While there is evidence that inquiry-based labs result in increased understanding (e.g., Lord & Orkwiszewski, 2006; Rissing & Cogan, 2009), it can be difficult to implement them (e.g., Sundberg & Armstrong, 1993; Brainard, 2007). The activity presented here is an intermediate approach, called a "guided inquiry" by D'Avanzo (1996) and Grant and Vatnick (1998), in which students are given a research question and resources, but they design and conduct an open-ended investigation. This method not only gives the students some ownership and experience with the scientific method, it also provides guidance and is somewhat easier to manage logistically. We use a statistics-based, inquiry approach to engage our students in natural variation and classification, in this case by learning to classify species of common local trees on the basis of leaf characteristics.

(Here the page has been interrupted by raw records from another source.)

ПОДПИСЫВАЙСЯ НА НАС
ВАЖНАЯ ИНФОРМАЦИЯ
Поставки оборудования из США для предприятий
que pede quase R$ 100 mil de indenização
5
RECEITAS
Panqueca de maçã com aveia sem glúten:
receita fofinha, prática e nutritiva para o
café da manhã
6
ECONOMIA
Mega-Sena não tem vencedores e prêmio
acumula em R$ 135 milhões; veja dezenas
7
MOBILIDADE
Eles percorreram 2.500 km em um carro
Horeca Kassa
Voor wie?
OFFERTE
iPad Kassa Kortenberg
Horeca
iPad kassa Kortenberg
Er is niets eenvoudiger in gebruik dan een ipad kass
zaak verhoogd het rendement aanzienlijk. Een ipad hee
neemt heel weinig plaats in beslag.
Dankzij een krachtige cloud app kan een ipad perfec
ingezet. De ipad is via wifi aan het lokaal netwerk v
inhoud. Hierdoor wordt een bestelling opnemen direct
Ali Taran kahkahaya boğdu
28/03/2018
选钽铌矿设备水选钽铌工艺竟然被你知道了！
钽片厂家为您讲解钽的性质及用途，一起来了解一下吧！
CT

Once the students have identified characteristics useful for classification, they are given two leaf samples, a sugar maple and an "unknown" sample. They are then instructed to use the scientific method to address the following question: Is the unknown a sugar maple? Before they collect data, the students form hypotheses related to the identity of their unknown. They then choose characteristics for comparison, collect quantitative data, and conduct statistical comparison of means to support or refute their original hypotheses.

This lab is designed to be completed during one 3-hour session of our introductory biology course for majors. It addresses many of the central themes of biology outlined in BIO2010 as critical for understanding the unity and diversity of life, specifically those concerning heritable genetic variation and speciation (National Research Council [NRC], 2003).